_Source document_
# Plants you are bringing to trade (1st meet)



## Gomer (Feb 2, 2004)

If you are planning on bringing plants for trade to the gathering on April 22, post them here. Might also post what you are looking for. 
..this is just a special 1 time only case for the "plant exchange thread" 


I'll be bringing: 
Erect moss
Micro Tenellus (the short one that turns red)..I got a **** ton of this.

Might bring:
HC
Wendtii lucens

Looking for:
Rotala green
Ludwigia Arcuata 
Narrow Leaf fern


----------



## acbaldwin (Nov 3, 2005)

bringing:
-Bronze wendtii crypts (frugalfish has dibs)
-Java moss (for the scape and lauren, pm me if you want some too, I've got POUNDS)
-L. repens (Magnus has dibs)
-Green Cambomba (10+ 15" long stems)
-Anacharis (30+ 5-15 " stems)
-Mermaid (possibly, we'll see if I can find a place for this one in my scapes)
-Hydrocotyle leucocephala aka pennywort (Ton of this, had some BBA that the SAEs ate)
-Olive Nerites (frugalfish has dibs)
-FW Master test kit (Lu has dibs)

I've also got some other equipment that I'm willing to bring up.
http://www.sdreefs.com/forums/showthread.php?t=13572

What I'd like: (in order of desire, cash is cool too )

Extracted data entries:
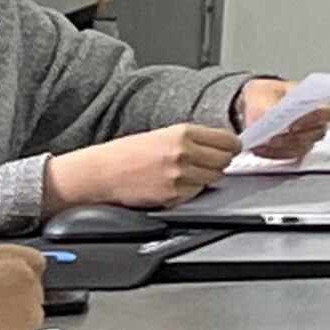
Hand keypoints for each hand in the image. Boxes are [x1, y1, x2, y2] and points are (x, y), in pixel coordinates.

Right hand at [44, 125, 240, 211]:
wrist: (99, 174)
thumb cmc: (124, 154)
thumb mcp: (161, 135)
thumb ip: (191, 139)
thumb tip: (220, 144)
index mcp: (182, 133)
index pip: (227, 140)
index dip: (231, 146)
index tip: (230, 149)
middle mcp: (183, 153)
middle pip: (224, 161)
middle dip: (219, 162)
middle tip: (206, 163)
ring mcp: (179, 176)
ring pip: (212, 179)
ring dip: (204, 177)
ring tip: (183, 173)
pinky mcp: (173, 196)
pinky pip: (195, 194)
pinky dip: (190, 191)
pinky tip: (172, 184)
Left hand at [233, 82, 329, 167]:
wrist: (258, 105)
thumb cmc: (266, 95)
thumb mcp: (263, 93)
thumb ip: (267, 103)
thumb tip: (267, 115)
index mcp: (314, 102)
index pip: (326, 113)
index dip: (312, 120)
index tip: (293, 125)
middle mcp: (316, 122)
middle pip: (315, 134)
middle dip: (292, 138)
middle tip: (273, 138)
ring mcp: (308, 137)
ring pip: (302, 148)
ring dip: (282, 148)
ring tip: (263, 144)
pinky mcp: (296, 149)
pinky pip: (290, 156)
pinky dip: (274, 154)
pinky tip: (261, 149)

---

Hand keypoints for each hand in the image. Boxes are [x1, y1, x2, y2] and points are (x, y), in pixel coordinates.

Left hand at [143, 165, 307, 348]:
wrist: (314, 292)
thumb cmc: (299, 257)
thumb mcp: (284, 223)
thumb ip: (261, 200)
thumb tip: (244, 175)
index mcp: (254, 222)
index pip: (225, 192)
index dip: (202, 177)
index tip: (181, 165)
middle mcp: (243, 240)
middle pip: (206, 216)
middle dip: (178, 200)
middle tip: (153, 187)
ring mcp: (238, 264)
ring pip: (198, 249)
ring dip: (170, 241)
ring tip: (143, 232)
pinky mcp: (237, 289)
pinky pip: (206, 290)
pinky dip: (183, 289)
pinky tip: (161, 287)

==

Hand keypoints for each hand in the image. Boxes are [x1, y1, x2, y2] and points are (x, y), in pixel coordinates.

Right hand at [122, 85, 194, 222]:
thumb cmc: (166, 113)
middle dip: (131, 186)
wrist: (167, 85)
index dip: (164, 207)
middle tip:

_Required work_
In the plant trade thread, who has dibs on the FW Master test kit? The material has no role in this work.

_Result for this exercise_
Lu